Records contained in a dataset
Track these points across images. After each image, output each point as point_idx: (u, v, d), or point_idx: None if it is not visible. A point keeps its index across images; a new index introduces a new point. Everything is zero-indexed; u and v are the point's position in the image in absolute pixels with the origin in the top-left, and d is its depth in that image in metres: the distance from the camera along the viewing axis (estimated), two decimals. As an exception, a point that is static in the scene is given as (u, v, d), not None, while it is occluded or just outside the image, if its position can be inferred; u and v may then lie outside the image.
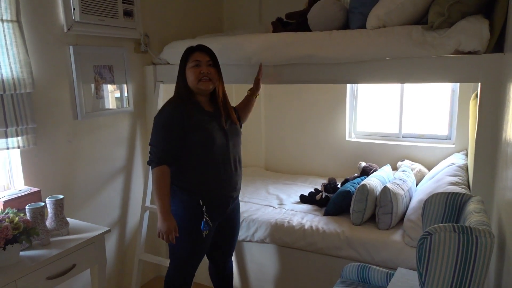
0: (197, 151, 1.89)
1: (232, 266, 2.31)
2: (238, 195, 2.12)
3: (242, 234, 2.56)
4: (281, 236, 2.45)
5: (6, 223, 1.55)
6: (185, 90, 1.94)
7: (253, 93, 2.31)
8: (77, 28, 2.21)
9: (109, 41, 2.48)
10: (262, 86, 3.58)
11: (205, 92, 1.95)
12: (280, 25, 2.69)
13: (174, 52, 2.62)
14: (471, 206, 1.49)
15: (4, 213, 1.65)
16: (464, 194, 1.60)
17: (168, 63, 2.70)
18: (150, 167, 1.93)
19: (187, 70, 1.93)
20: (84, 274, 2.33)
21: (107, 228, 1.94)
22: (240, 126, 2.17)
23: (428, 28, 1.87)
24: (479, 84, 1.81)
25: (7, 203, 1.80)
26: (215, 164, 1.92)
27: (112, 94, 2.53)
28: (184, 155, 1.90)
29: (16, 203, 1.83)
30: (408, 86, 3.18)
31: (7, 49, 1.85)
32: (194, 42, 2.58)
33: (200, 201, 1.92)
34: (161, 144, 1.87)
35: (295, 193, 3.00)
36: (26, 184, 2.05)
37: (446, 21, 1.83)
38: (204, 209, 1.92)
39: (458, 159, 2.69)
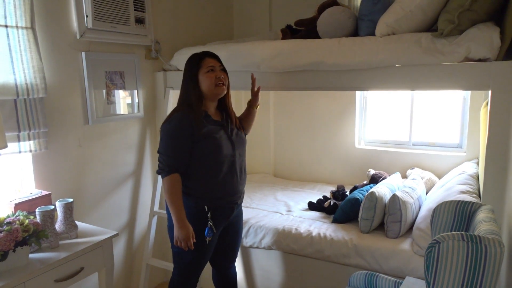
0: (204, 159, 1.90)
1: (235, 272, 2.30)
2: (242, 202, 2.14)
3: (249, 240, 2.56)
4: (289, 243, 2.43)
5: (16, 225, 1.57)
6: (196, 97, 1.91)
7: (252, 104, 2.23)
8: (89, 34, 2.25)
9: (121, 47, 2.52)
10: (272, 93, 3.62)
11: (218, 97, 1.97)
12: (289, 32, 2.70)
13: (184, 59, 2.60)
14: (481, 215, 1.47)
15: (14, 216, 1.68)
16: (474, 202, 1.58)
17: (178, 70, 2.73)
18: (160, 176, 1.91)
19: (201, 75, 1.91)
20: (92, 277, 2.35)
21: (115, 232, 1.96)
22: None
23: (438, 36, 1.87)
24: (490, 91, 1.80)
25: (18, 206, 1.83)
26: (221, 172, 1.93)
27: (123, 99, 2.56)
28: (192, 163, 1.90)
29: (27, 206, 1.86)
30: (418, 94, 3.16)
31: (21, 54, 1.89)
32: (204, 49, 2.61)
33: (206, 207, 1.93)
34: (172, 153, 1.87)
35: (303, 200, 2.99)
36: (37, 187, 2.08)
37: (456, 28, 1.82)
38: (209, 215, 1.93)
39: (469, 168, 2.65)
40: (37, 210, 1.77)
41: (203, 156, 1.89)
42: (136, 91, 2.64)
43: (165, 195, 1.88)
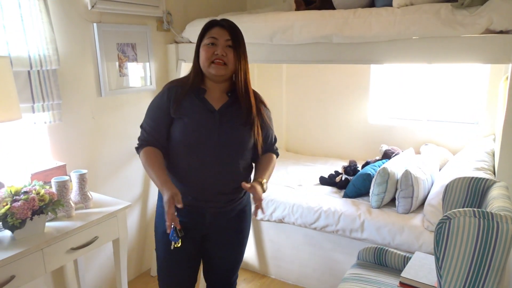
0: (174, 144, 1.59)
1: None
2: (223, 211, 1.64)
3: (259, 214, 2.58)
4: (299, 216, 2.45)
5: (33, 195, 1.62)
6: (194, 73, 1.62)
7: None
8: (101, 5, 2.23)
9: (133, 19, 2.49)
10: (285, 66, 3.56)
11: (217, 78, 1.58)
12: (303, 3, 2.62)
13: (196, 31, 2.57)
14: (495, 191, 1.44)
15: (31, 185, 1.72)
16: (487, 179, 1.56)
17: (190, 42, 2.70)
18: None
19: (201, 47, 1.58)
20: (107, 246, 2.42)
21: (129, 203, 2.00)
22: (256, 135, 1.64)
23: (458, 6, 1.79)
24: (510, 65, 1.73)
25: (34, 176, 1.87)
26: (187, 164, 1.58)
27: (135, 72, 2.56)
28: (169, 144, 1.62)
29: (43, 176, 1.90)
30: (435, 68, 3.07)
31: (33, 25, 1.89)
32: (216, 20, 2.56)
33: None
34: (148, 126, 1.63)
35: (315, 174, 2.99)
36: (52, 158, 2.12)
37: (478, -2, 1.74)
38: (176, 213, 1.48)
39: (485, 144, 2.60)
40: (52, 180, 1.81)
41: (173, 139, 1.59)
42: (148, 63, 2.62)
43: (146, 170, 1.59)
...
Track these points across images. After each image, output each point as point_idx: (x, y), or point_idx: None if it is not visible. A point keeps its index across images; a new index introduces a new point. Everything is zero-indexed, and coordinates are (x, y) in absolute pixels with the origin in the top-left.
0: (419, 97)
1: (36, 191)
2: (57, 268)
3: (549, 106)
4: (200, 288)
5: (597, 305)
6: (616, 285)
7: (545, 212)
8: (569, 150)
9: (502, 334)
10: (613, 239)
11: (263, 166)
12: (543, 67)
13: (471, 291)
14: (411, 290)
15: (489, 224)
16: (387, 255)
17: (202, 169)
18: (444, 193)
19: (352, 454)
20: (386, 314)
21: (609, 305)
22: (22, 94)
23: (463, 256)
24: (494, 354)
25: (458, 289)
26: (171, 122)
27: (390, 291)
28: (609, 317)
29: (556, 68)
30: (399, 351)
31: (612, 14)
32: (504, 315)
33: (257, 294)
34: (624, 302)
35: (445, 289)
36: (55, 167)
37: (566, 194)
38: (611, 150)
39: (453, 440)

Exercise details
Return, with no change at all, every line in the entries above from the line containing "1: (36, 191)" through the line containing "39: (453, 440)".

Result of this task
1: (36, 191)
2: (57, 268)
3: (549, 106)
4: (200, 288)
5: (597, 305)
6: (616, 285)
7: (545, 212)
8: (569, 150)
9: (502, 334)
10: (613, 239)
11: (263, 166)
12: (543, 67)
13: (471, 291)
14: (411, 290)
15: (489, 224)
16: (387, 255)
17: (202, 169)
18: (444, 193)
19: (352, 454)
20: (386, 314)
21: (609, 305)
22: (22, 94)
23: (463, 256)
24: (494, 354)
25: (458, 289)
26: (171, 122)
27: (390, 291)
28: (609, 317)
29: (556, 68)
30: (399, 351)
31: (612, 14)
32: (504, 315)
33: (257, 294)
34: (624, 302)
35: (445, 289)
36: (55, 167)
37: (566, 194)
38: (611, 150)
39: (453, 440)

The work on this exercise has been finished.